ABSTRACT

In analytical psychology, the word ‘development’ tends to be connected to the Developmental School of analytical psychology. The connection between the Developmental School of analytical psychology and the images and narratives of development with which I am concerned largely rests on the diversity and ambiguity of the meaning of the word ‘development’. As in Jung’s work, so in the work of subsequent analytical psychologists there seems to be no clear-cut definition of the word ‘development’. Nevertheless, Michael Fordham and his followers at the Society of Analytical Psychology (SAP) are called the Developmental School and this classification is widely accepted. It is therefore debatable in what way the words ‘development’ and ‘developmental’ are connected with the Developmental School.

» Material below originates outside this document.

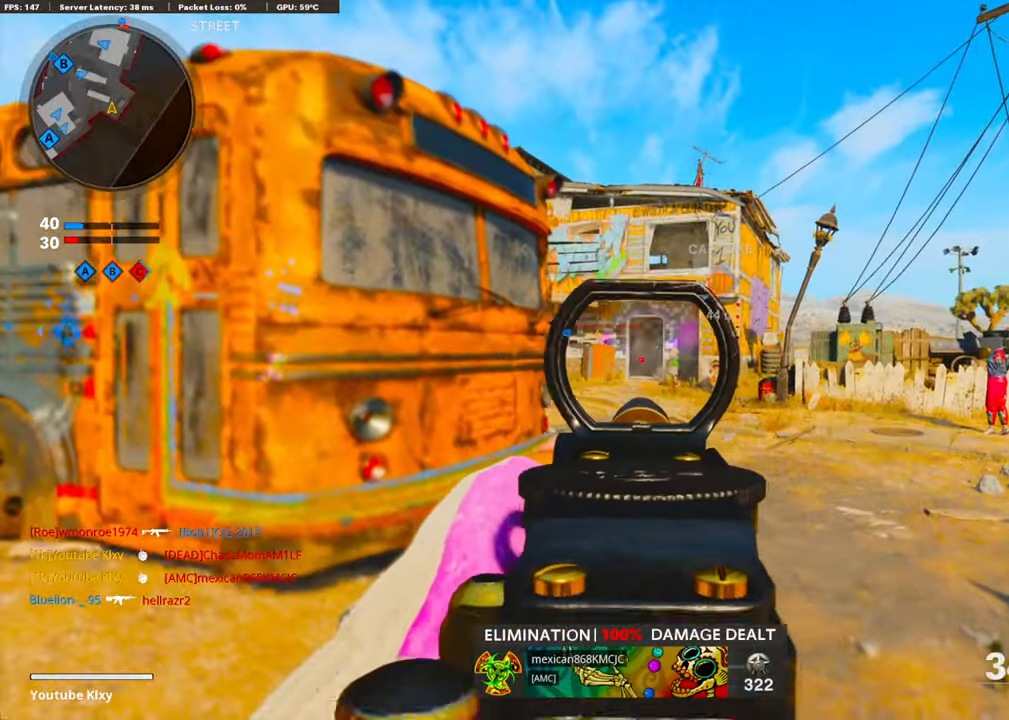
{"buttons": ["L3"], "left_stick": "up-left", "right_stick": "left", "events": [[134, "right_stick", "center"], [201, "L1", "up"], [217, "R1", "up"], [217, "left_stick", "up-left"], [268, "right_stick", "left"], [284, "L3", "down"]]}
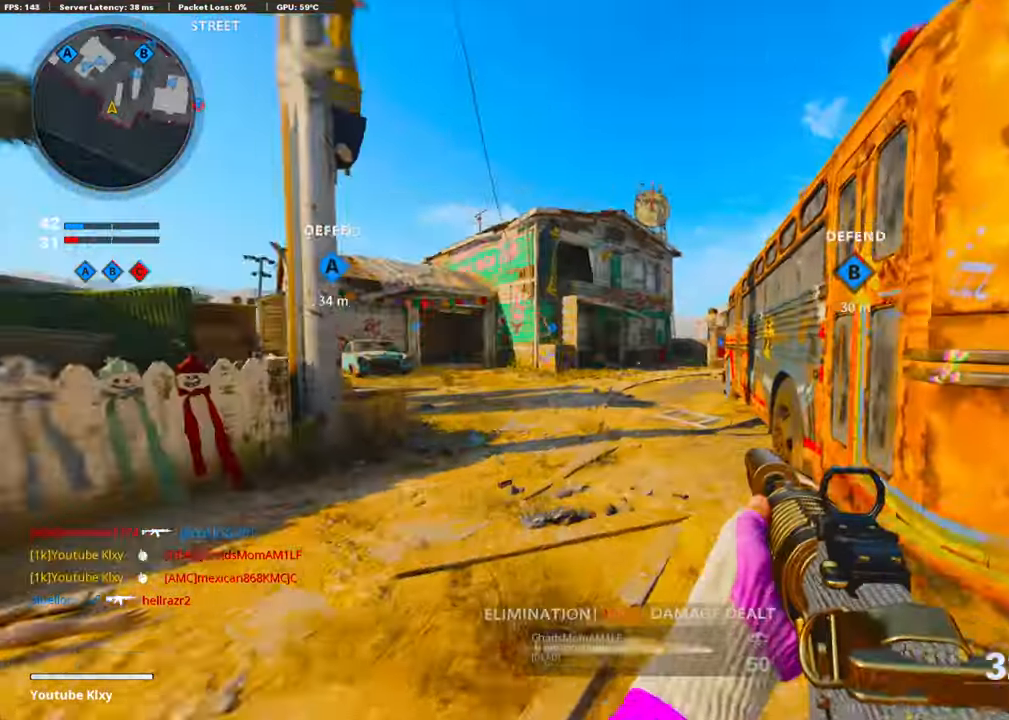
{"buttons": [], "left_stick": "down-right", "right_stick": "right", "events": [[17, "right_stick", "center"], [33, "L3", "up"], [117, "SQUARE", "down"], [184, "SQUARE", "up"], [351, "left_stick", "up-right"], [385, "right_stick", "right"], [401, "left_stick", "down-right"]]}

This chapter will look at the formation and characteristics of the Developmental School and, in relation to them, attempt to identify some elements and rhetoric of development in analytical psychology. I shall examine the images and narratives of development which might be specific to analytical psychology and may be distinct from the general images of development which, as I have discussed earlier, largely imply progressive change and betterment over time. I shall also examine how the general images of development are adopted in the theories of analytical psychology and whether these images are explicitly connected with their theories, are repudiated and therefore hidden as the shadow of their understanding of development, or are accommodated through some kind of compromise.